Le poste logement pèse le plus lourd. Quelques repères pour un plaquiste qui s’installe en Suisse :
- Loyer 3 pièces à Genève : 1 800 à 2 400 CHF par mois
- Loyer 3 pièces à Lausanne : 1 500 à 2 000 CHF par mois
- Assurance maladie (LAMal) : 350 à 450 CHF par mois (adulte)
- Repas sur chantier : 18 à 25 CHF
Résultat ? Un plaquiste qui gagne 5 500 CHF brut à Lausanne dispose d’un reste à vivre comparable à celui d’un plaquiste français percevant 2 800 euros net. L’avantage financier réel dépend du statut : le frontalier, qui paie son loyer en France, conserve un différentiel net plus favorable.
Devenir plaquiste en Suisse : les démarches
Un plaquiste français qui souhaite exercer en Suisse dispose de deux voies principales. Le statut de frontalier (permis G) concerne les résidents d’une zone frontalière qui rentrent chez eux au moins une fois par semaine. Le permis B s’adresse aux travailleurs qui s’installent sur le territoire helvétique.
Les étapes concrètes pour un plaquiste qualifié :
- Faire reconnaître son diplôme (CAP, BP) auprès du SEFRI
- Obtenir une promesse d’embauche d’une entreprise suisse
- Demander le permis G (frontalier) ou B (résident) auprès du canton
- S’inscrire à l’AVS et choisir une caisse de prévoyance LPP
Le délai moyen d’obtention du permis G est de 2 à 4 semaines.

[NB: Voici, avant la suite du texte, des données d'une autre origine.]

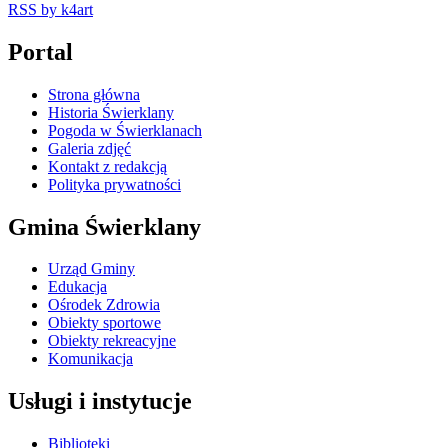
RSS
by k4art
Portal
Strona główna
Historia Świerklany
Pogoda w Świerklanach
Galeria zdjęć
Kontakt z redakcją
Polityka prywatności
Gmina Świerklany
Urząd Gminy
Edukacja
Ośrodek Zdrowia
Obiekty sportowe
Obiekty rekreacyjne
Komunikacja
Usługi i instytucje
Biblioteki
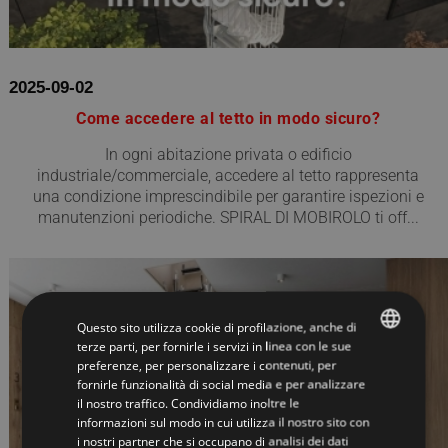
2025-09-02
Come accedere al tetto in modo sicuro?
In ogni abitazione privata o edificio
industriale/commerciale, accedere al tetto rappresenta
una condizione imprescindibile per garantire ispezioni e
manutenzioni periodiche. SPIRAL DI MOBIROLO ti off...
Questo sito utilizza cookie di profilazione, anche di
terze parti, per fornirle i servizi in linea con le sue
preferenze, per personalizzare i contenuti, per
ITALIAN
fornirle funzionalità di social media e per analizzare
il nostro traffico. Condividiamo inoltre le
ENGLISH
informazioni sul modo in cui utilizza il nostro sito con
i nostri partner che si occupano di analisi dei dati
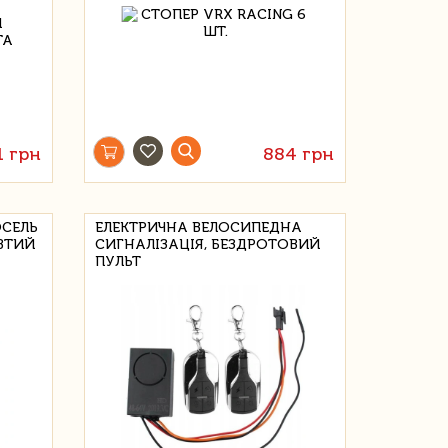
1 грн
884 грн
ОСЕЛЬ
ЕЛЕКТРИЧНА ВЕЛОСИПЕДНА
ВТИЙ
СИГНАЛІЗАЦІЯ, БЕЗДРОТОВИЙ
ПУЛЬТ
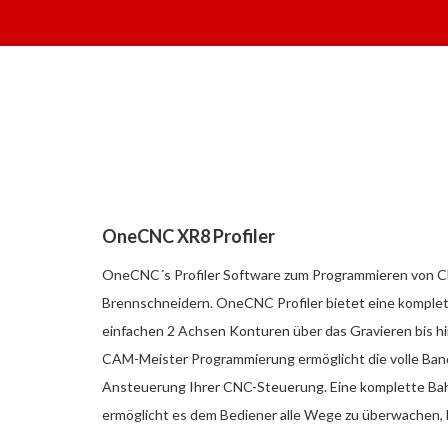
OneCNC XR8 Profiler
OneCNC´s Profiler Software zum Programmieren von CN
Brennschneidern. OneCNC Profiler bietet eine komple
einfachen 2 Achsen Konturen über das Gravieren bis h
CAM-Meister Programmierung ermöglicht die volle Band
Ansteuerung Ihrer CNC-Steuerung. Eine komplette Ba
ermöglicht es dem Bediener alle Wege zu überwachen, 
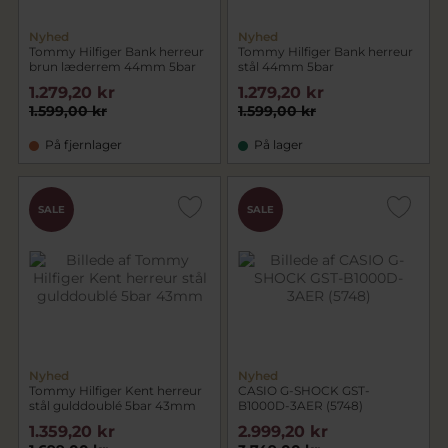
Nyhed
Nyhed
Tommy Hilfiger Bank herreur
Tommy Hilfiger Bank herreur
brun læderrem 44mm 5bar
stål 44mm 5bar
1.279,20 kr
1.279,20 kr
1.599,00 kr
1.599,00 kr
På fjernlager
På lager
SALE
SALE
Nyhed
Nyhed
Tommy Hilfiger Kent herreur
CASIO G-SHOCK GST-
stål gulddoublé 5bar 43mm
B1000D-3AER (5748)
1.359,20 kr
2.999,20 kr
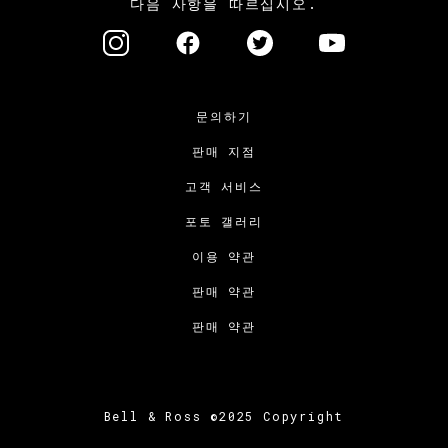
다음 사항을 따르십시오.
문의하기
판매 지점
고객 서비스
포토 갤러리
이용 약관
판매 약관
판매 약관
Bell & Ross ©2025 Copyright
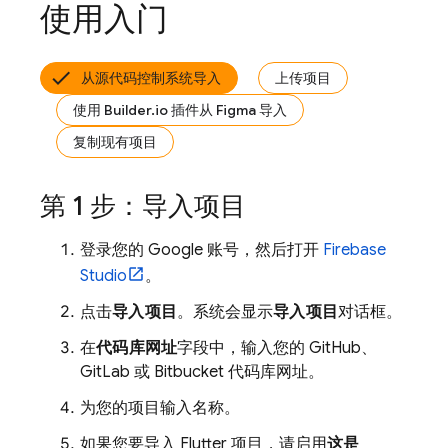
使用入门
从源代码控制系统导入
上传项目
使用 Builder.io 插件从 Figma 导入
复制现有项目
第 1 步：导入项目
登录您的 Google 账号，然后打开
Firebase
Studio
。
点击
导入项目
。系统会显示
导入项目
对话框。
在
代码库网址
字段中，输入您的 GitHub、
GitLab 或 Bitbucket 代码库网址。
为您的项目输入名称。
如果您要导入 Flutter 项目，请启用
这是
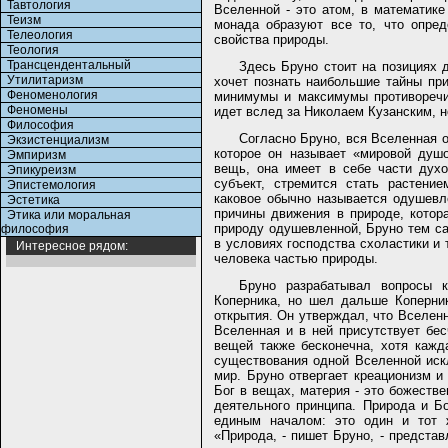
Тавтология
Вселенной - это атом, в математике
Теизм
монада образуют все то, что опре
Телеология
свойства природы.
Теология
Трансцендентальный
Здесь Бруно стоит на позициях 
Утилитаризм
хочет познать наибольшие тайны при
Феноменология
минимумы и максимумы противоречи
Феномены
идет вслед за Николаем Кузанским, н
Философия
Согласно Бруно, вся Вселенная 
Экзистенциализм
которое он называет «мировой душ
Эмпиризм
вещь, она имеет в себе части духо
Эпикуреизм
субъект, стремится стать растени
Эпистемология
каковое обычно называется одушев
Эстетика
причины движения в природе, котор
Этика или моральная
природу одушевленной, Бруно тем са
философия
в условиях господства схоластики и 
Интересное рядом:
человека частью природы.
Бруно разрабатывал вопросы к
Коперника, но шел дальше Коперни
открытия. Он утверждал, что Вселенн
Вселенная и в ней присутствует бе
вещей также бесконечна, хотя кажд
существования одной Вселенной иск
мир. Бруно отвергает креационизм и
Бог в вещах, материя - это божеств
деятельного принципа. Природа и Б
единым началом: это один и тот ж
«Природа, - пишет Бруно, - представ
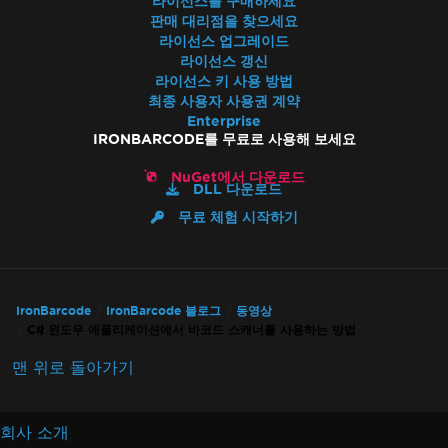
라이선스를 구매하세요
판매 대리점을 찾으세요
라이선스 업그레이드
라이선스 갱신
라이선스 키 사용 방법
최종 사용자 사용권 계약
Enterprise
IRONBARCODE를 무료로 사용해 보세요
NuGet에서 다운로드
DLL 다운로드
무료 체험 시작하기
IronBarcode
IronBarcode 블로그
동영상
C# 윈도우 애플리케이션에서 바코드 스캐너를 사용하는 방법
맨 위로 돌아가기
회사 소개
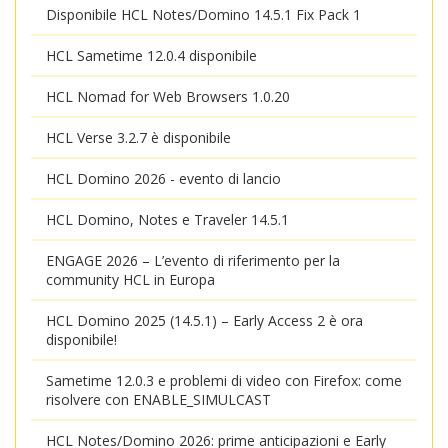
Disponibile HCL Notes/Domino 14.5.1 Fix Pack 1
HCL Sametime 12.0.4 disponibile
HCL Nomad for Web Browsers 1.0.20
HCL Verse 3.2.7 è disponibile
HCL Domino 2026 - evento di lancio
HCL Domino, Notes e Traveler 14.5.1
ENGAGE 2026 – L’evento di riferimento per la
community HCL in Europa
HCL Domino 2025 (14.5.1) – Early Access 2 è ora
disponibile!
Sametime 12.0.3 e problemi di video con Firefox: come
risolvere con ENABLE_SIMULCAST
HCL Notes/Domino 2026: prime anticipazioni e Early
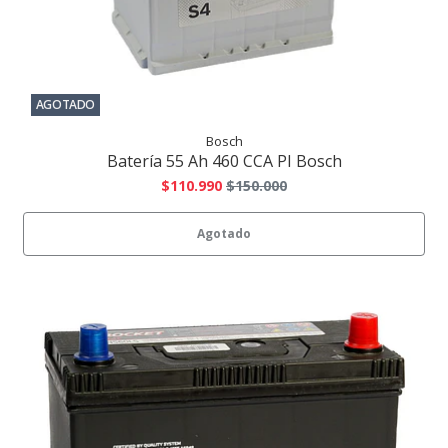
AGOTADO
Bosch
Batería 55 Ah 460 CCA PI Bosch
$110.990
$150.000
Agotado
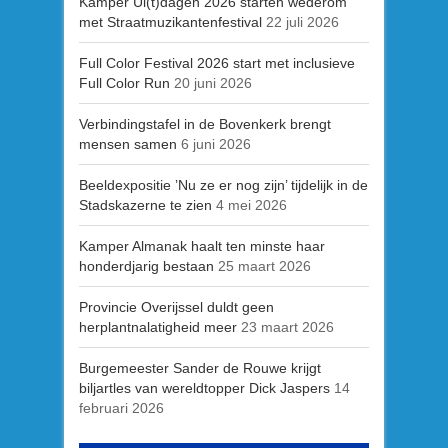
Kamper Ui(t)dagen 2026 starten wederom
met Straatmuzikantenfestival
22 juli 2026
Full Color Festival 2026 start met inclusieve
Full Color Run
20 juni 2026
Verbindingstafel in de Bovenkerk brengt
mensen samen
6 juni 2026
Beeldexpositie ’Nu ze er nog zijn’ tijdelijk in de
Stadskazerne te zien
4 mei 2026
Kamper Almanak haalt ten minste haar
honderdjarig bestaan
25 maart 2026
Provincie Overijssel duldt geen
herplantnalatigheid meer
23 maart 2026
Burgemeester Sander de Rouwe krijgt
biljartles van wereldtopper Dick Jaspers
14
februari 2026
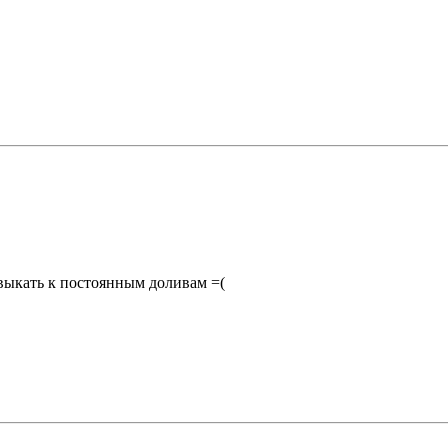
ивыкать к постоянным доливам =(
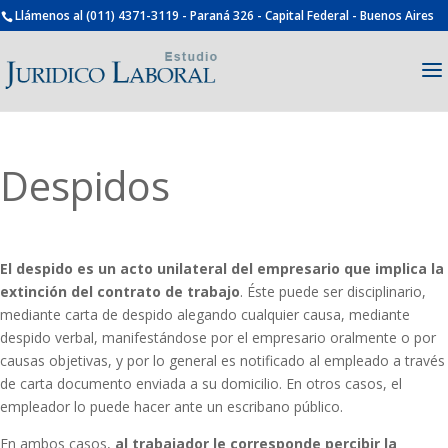
Llámenos al (011) 4371-3119 - Paraná 326 - Capital Federal - Buenos Aires
Despidos
El despido es un acto unilateral del empresario que implica la
extinción del contrato de trabajo
. Éste puede ser disciplinario,
mediante carta de despido alegando cualquier causa, mediante
despido verbal, manifestándose por el empresario oralmente o por
causas objetivas, y por lo general es notificado al empleado a través
de carta documento enviada a su domicilio. En otros casos, el
empleador lo puede hacer ante un escribano público.
En ambos casos,
al trabajador le corresponde percibir la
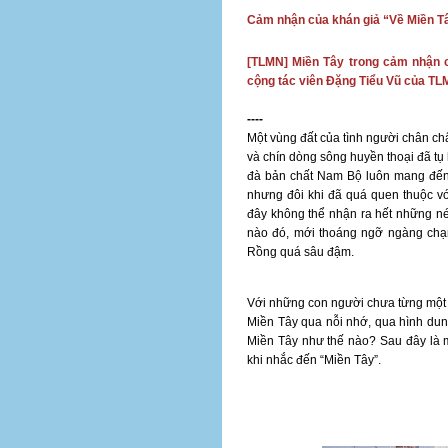
Cảm nhận của khán giả “Về Miền T
[TLMN] Miền Tây trong cảm nhận 
cộng tác viên Đặng Tiểu Vũ của TLMN
----
Một vùng đất của tình người chân ch
và chín dòng sông huyền thoại đã tụ 
đà bản chất Nam Bộ luôn mang đến
nhưng đôi khi đã quá quen thuộc v
đây không thể nhận ra hết những nét 
nào đó, mới thoáng ngỡ ngàng chạn
Rồng quá sâu đậm.
Với những con người chưa từng một l
Miền Tây qua nỗi nhớ, qua hình dung
Miền Tây như thế nào? Sau đây là 
khi nhắc đến “Miền Tây”.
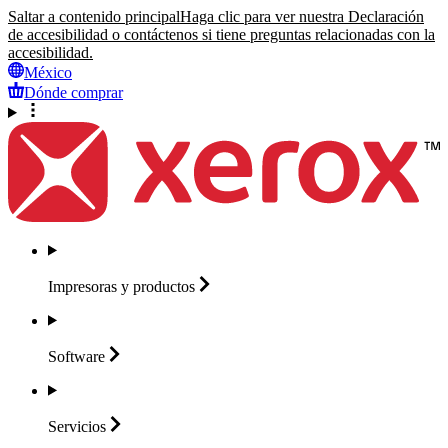
Saltar a contenido principal
Haga clic para ver nuestra Declaración
de accesibilidad o contáctenos si tiene preguntas relacionadas con la
accesibilidad.
México
Dónde comprar
Impresoras y
productos
Software
Servicios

La reconnaissance du CAP Plaquiste-Plâtrier prend généralement 4 à 8 semaines auprès du Secrétariat d’État à la formation.
Autre point : les normes d’isolation en vigueur en Suisse diffèrent des réglementations françaises. Un plaquiste frontalier doit se former aux standards helvétiques (SIA 180, SIA 181 pour l’acoustique) pour être pleinement opérationnel sur les chantiers suisses.
Perspectives d’évolution et spécialisations rentables
Le marché suisse de la construction reste dynamique. La Suisse a délivré plus de 40 000 permis de construire en 2023 selon l’OFS. La demande en plaquistes qualifiés ne faiblit pas, portée par la rénovation énergétique et la construction de logements.
Les spécialisations qui augmentent la rémunération :
- Isolation acoustique (norme SIA 181) : +10 à 15 % sur le salaire de base
- Systèmes coupe-feu (EI30, EI60) : +8 à 12 %
- Construction à sec haut de gamme : +10 à 20 % sur les chantiers résidentiels
- Chef de chantier second oeuvre : accès au palier 7 000+ CHF
Le secteur suisse valorise les certifications techniques. Un plaquiste qui cumule expérience terrain et formations continues progresse plus vite dans la grille salariale que dans la plupart des pays européens.